GOAL
The foam-forming patent text below lists the forms in which foam is usually inserted into a mold cavity. What are they?

TEXT SECTION
════════════════

FOAM AND METHOD OF FORMING FOAM

Abstract

A method for making a foam component is provided and includes inserting a foam material into a cavity of a mold having a top plate and a bottom plate, heating the foam material to cause the foam material to expand, and moving one of the top plate and the bottom plate relative to the other of the top plate and the bottom plate as the foam material expands and contacts the one of the top plate and the bottom plate to cause the foam material to fold over on itself within the cavity.

Description

FIELD

The present disclosure relates generally to foam and a method of forming foam.

BACKGROUND

This section provides background information related to the present disclosure which is not necessarily prior art.

Foam is widely used in consumer products such as footwear to provide a user with a degree of comfort and support during use. Such foam is typically inserted into a mold cavity as a sheet, in liquid form, or as pellets and is subjected to heat, thereby causing the foam to take the shape of the mold. Once formed, the foam is removed from the mold and is permitted to expand until the foam cools and takes the shape of the final product. Once cooled, the foam product may be incorporated into an article of footwear, for example.

While conventional processes for forming foam adequately provide a resulting foam structure capable of providing a degree of cushioning and support during use, such conventional structures may not provide optimal performance in certain implementations.

DRAWINGS

The drawings described herein are for illustrative purposes only of selected configurations and not all possible implementations, and are not intended to limit the scope of the present disclosure.

FIG. 1 is a schematic representation of a prior art foam molding method;

FIG. 2 is a schematic representation of a foam molding method in accordance with the principles of the present disclosure;

FIG. 3 is a schematic representation of a mold in accordance with the principles of the present disclosure for use with the method of FIG. 2 and shown in a first position;

FIG. 4 is a schematic representation of the mold of FIG. 3 in a second position;

FIG. 5 is a schematic representation of the mold of FIG. 3 in a third position;

FIG. 6 is a perspective view of a mold for use with the method of FIG. 2 showing an empty cavity of the mold;

FIG. 7A is a perspective view of the mold of FIG. 6 with one form of foam inserted in the cavity;

FIG. 7B is a perspective view of the mold of FIG. 6 with another form of foam inserted in the cavity;

FIG. 7C is a perspective view of the mold of FIG. 6 with yet another form of foam inserted in the cavity;

FIG. 8 provides an exemplary foam component formed using the method of FIG. 2 and the mold of FIG. 6;

FIG. 9 provides a schematic illustration of foam expanding and folding within a mold;

FIG. 10A provides a side view of a foam structure formed using the method of FIG. 2; and

FIG. 10B provides a side view of another foam structure formed using the method of FIG. 2.

════════════════

EXTRACTED DATA
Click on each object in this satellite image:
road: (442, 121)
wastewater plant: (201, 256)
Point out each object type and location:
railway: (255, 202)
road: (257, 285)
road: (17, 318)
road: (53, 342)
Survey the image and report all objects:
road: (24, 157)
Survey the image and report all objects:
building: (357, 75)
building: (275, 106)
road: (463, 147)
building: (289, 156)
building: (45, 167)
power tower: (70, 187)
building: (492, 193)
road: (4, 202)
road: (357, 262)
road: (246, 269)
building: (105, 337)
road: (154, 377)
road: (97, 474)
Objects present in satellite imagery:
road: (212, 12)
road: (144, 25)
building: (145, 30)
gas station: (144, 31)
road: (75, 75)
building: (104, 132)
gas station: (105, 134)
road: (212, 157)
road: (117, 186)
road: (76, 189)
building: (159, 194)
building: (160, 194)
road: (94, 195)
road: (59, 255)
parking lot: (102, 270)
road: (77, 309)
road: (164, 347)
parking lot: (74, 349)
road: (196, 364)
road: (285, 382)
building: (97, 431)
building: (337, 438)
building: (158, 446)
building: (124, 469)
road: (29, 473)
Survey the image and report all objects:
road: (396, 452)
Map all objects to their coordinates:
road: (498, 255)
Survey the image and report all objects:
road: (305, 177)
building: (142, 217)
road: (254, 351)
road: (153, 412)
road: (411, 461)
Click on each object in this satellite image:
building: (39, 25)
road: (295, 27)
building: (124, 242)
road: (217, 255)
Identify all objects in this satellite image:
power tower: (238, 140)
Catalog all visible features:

════════════════

WRITTEN ANSWER
As a sheet, in liquid form, or as pellets.